Half of Your Brain Remains Alert When You Sleep in a New Place

A new finding shows that only half of your brain is asleep when you are sleeping in a new place (such as a hotel or a friend’s house), while the other half of your brain seems to stay awake. This finding was published in the Current Biology journal on Thursday and explained why this happens.

When sleeping in unfamiliar settings, the left side of the brain stays awake as if it is “standing guard.” This explains why we tend to feel exhausted after sleeping in a new place. Sleep specialists and researchers discovered this phenomenon, called the “first-night effect” a few decades ago when they started studying people who participated in sleep labs. The first night in the sleep lab was usually so bad for most of the participants that researchers could not use the data from that night. They wanted to know why this was happening.

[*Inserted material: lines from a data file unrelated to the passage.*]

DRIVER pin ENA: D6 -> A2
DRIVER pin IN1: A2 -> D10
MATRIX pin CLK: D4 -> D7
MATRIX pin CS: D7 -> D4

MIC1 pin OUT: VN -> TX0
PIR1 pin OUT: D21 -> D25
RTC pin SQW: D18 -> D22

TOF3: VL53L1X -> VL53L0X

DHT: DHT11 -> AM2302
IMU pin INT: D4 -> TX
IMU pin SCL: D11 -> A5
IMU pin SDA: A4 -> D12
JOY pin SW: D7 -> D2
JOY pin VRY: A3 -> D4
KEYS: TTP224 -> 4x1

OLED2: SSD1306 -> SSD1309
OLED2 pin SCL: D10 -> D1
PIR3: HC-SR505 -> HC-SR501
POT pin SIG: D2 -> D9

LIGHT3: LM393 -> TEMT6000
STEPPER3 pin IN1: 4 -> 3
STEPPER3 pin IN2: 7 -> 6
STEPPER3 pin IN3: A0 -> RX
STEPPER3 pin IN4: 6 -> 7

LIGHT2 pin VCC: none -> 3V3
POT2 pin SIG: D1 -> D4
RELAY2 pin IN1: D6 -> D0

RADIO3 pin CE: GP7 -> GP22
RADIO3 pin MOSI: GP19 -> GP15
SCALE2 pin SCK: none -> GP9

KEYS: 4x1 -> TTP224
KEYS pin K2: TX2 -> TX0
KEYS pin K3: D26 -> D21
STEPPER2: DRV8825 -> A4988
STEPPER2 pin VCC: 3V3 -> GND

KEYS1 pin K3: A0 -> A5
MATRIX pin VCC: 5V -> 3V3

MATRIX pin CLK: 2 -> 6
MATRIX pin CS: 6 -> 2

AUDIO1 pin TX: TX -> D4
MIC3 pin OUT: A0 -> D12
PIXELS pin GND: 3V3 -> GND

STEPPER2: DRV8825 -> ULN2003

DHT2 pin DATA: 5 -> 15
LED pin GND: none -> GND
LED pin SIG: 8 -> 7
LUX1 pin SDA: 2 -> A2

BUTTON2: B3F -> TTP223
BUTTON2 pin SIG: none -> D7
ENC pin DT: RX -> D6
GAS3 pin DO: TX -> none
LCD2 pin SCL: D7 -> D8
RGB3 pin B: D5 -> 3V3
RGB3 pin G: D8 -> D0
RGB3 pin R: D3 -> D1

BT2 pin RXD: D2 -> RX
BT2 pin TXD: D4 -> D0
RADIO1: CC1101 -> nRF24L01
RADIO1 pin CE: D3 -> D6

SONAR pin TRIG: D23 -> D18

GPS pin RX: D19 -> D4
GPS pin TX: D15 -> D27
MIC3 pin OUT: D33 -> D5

Yuka Sasaki, an associate professor of cognitive, linguistic, and psychological sciences at Brown University, and a team of researchers studied the sleep and brain wave patterns of over 30 Brown University students. The team monitored each participant’s “slow-wave activity,” a pattern that occurs during deep sleep. The team found that during each student’s first night of the experiment, there was a greater slow-wave activity in the right hemisphere of the brain than there was in the left hemisphere of the brain. On the following nights, both hemispheres had great slow-wave activity.

The research team also conducted a sound test to see if it really is the left side of the brain that remains awake. They played sound that was loud enough to wake a light sleeper. They found that participants woke up faster when the sound was played into their right ear, which is connected to the brain’s left side.